# Red Oak Longbow (Updated: Finished, Painted, Full-Draw Pics)



## JohnnyArcher77 (Jan 7, 2008)

Some pics of my first bow. I made this with mostly hand-tools. I think I may have used the jig-saw twice, but other than that, it is hand-shaped. It finished out at 65# @ 27". A pretty stout bow, for sure, but I made it to take down the big boys! Here she is, all finished. Comments, critique welcome.


----------



## blhunter3 (May 5, 2007)




----------



## neb_bo (Feb 3, 2007)

nice. pretty cool.

one of these days ill be making one.


----------



## Turner (Oct 7, 2005)

she looks like a dandy, let us know how she shoots.


----------



## weasle414 (Dec 31, 2006)

That grain on the handle makes me want to throw up. It looks almost identical to the grain on mine. It looks great, but is going to be prone to snapping. I finished making my red oak longbow about 2 or 3 weeks ago and it's cracking, but I wrapped the riser with fiber glass so it's keeping it all together.

Great job on it, looks good! :beer: Keep up the good work!


----------



## JohnnyArcher77 (Jan 7, 2008)

weasle414 said:


> That grain on the handle makes me want to throw up. It looks almost identical to the grain on mine. It looks great, but is going to be prone to snapping.
> 
> Great job on it, looks good! :beer: Keep up the good work!


Thanks! The handle is actually a separate piece of wood that I glued on. I took my time with the stave selection. It was a good piece with no knots or run-offs. Being as it doesn't bend in the handle, I don't see it being a problem. Of course, I am a tad inexperienced with bow-building. What are the specs on yours? Does yours bend in the middle? And just out of curiosity, what kind of tools did you use? Mine was done with a Stanley Surform, a rasp and various files.


----------



## fishless (Aug 2, 2005)

SWEEEET!!!


----------



## JohnnyArcher77 (Jan 7, 2008)

Turner said:


> she looks like a dandy, let us know how she shoots.

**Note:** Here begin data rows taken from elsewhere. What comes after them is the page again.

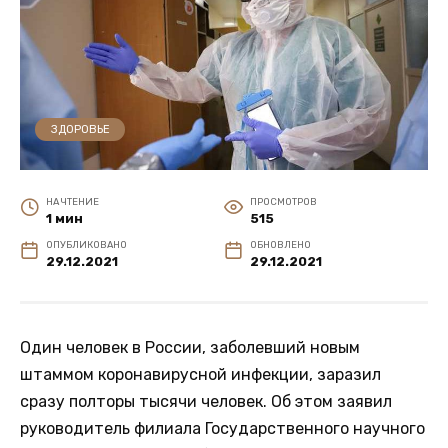
ЗДОРОВЬЕ
НА ЧТЕНИЕ
ПРОСМОТРОВ
1 мин
515
ОПУБЛИКОВАНО
ОБНОВЛЕНО
29.12.2021
29.12.2021
Один человек в России, заболевший новым
штаммом коронавирусной инфекции, заразил
сразу полторы тысячи человек. Об этом заявил
руководитель филиала Государственного научного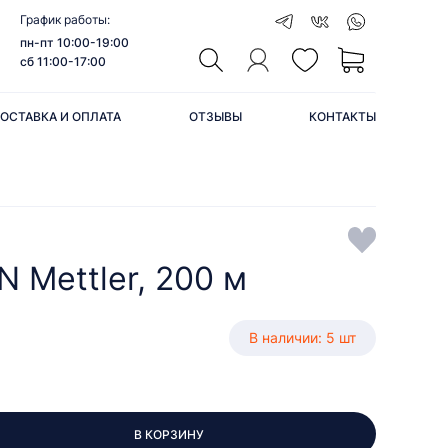
График работы:
пн-пт 10:00-19:00
сб 11:00-17:00
ОСТАВКА И ОПЛАТА
ОТЗЫВЫ
КОНТАКТЫ
 Mettler, 200 м
В наличии: 5 шт
В КОРЗИНУ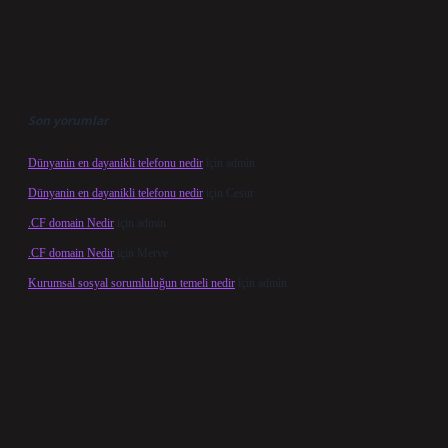
Son yorumlar
Dünyanin en dayanikli telefonu nedir
için
admin
Dünyanin en dayanikli telefonu nedir
için
Cesur
.CF domain Nedir
için
admin
.CF domain Nedir
için
Merve
Kurumsal sosyal sorumluluğun temeli nedir
için
admin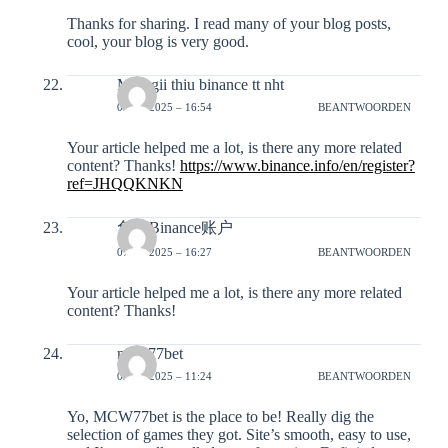
Thanks for sharing. I read many of your blog posts,
cool, your blog is very good.
M~a gii thiu binance tt nht
05-12-2025 – 16:54
BEANTWOORDEN
Your article helped me a lot, is there any more related
content? Thanks!
https://www.binance.info/en/register?
ref=JHQQKNKN
免费Binance账户
07-12-2025 – 16:27
BEANTWOORDEN
Your article helped me a lot, is there any more related
content? Thanks!
mcw77bet
09-12-2025 – 11:24
BEANTWOORDEN
Yo, MCW77bet is the place to be! Really dig the
selection of games they got. Site’s smooth, easy to use,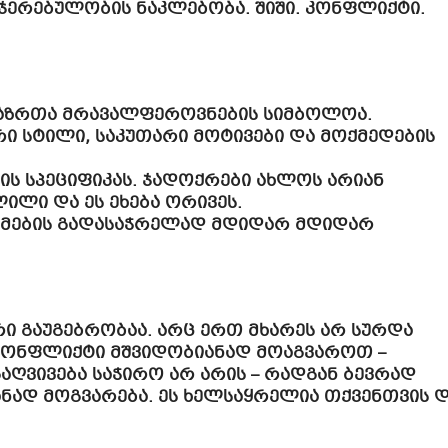
ჯერებულობის ნაკლებობა. შიში. კონფლიქტი.
აზრთა მრავალფეროვნების სიმბოლოა.
ი სტილი, საკუთარი მოტივები და მოქმედების
იის სპეციფიკას. ჯადოქრები ახლოს არიან
ილი და ეს ეხება ორივეს.
მების გადასაჭრელად მდიდარ მდიდარ
ური გაუგებრობაა. არც ერთ მხარეს არ სურდა
ა კონფლიქტი მშვიდობიანად მოაგვაროთ –
გაღვივება საჭირო არ არის – რადგან ბევრად
ნად მოგვარება. ეს ხელსაყრელია თქვენთვის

Thanks Turner. I've been able to shoot a few times since I strung it up. As far as I can tell, she shoots great. Problem is, all I have is plastic vanes on my carbon arrows and there isn't much grouping to even speak of. I'm thinking that will be alleviated once I re-fletch my arrows with some feathers.


----------



## nmubowyer (Sep 11, 2007)

sweet nice job...weasel ive found red oak is kind of a finnicky wood, it works but it has to be at least 2.5x your draw length for best results, might have something to do with the breakin u said u had


----------



## weasle414 (Dec 31, 2006)

Mine's 69" with a 13" taper on the edges (? I'm not 100% sure, this one was either 12 or 13 but I can't remember for sure.) I tapered the belly right off the riser which is 10", the riser did bend at one point in time, but I wrapped it the times with glass and covered it all with hemp and now it doesn't bend. My belly tapers where roughed out with a bandsaw and then finished with sandpaper and surform. My edge tapers where all done with sanding and surform and the riser surform and sanding.


----------



## weasle414 (Dec 31, 2006)

nmubowyer said:


> sweet nice job...weasel ive found red oak is kind of a finnicky wood, it works but it has to be at least 2.5x your draw length for best results, might have something to do with the breakin u said u had


Yeah, that's probably it. I've got a 28" draw I think so this might've been a bit short for me. I built it for my girlfriend and she's only got a 24" draw so it would've fit her well, but with it starting to crack, nah ah, it's just gonna look nice in the corner of my room.


----------



## nmubowyer (Sep 11, 2007)

weasel sometimes it seems like the boards ive built bows out of start out too dry, some guys let em sit in a damp basement for a few weeks to stabilize but ive never tried it


----------



## weasle414 (Dec 31, 2006)

Maybe steaming it would stabalize it. I think I'm gonna have to start a new project tomorow


----------



## sotaman (Apr 6, 2004)

I cant wait to get back and shoot my long bow. Maybe one of these days I will attempted to make my own. But if you look at my WWW button on the bottom of my post is where I had mine made at. I used Osage Orange.


----------



## nmubowyer (Sep 11, 2007)

steaming might help, but i'd let it stabilize for about two weeks after word because an hour or so of steaming temporarly turns it into spaghetti


----------



## JohnnyArcher77 (Jan 7, 2008)

nmubowyer said:


> steaming might help, but i'd let it stabilize for about two weeks after word because an hour or so of steaming temporarly turns it into spaghetti


Would this be a good time to clamp a stave down to put some curve in the limb for a reflex/deflex design? Or would you want to let it stabilize some first?


----------



## nmubowyer (Sep 11, 2007)

ya i built a recurve this way last summer, boiled for an hr or so and bent it over a form, then did the other limb, then tiller, sayin its like spaghetti is a bit exaggereated, but it does get flexible, you have to let it dry out for two weeks before tillering so you dont lose your curve


----------



## nmubowyer (Sep 11, 2007)

it was outa red oak too 45 @27 64 in long, short but im a hippocrate


----------



## JohnnyArcher77 (Jan 7, 2008)

Forgive my ignorance, but why not just put the curve in AFTER tillering? When you say you boiled it...you literally BOILED it? Like in a pot? Man, you must have a pretty big stove...


----------



## nmubowyer (Sep 11, 2007)

i floor tillered it first, becuase it will change your tiller, and i used a big chili pot about a ft tall to boil it, the longer you boil, the easier it bends


----------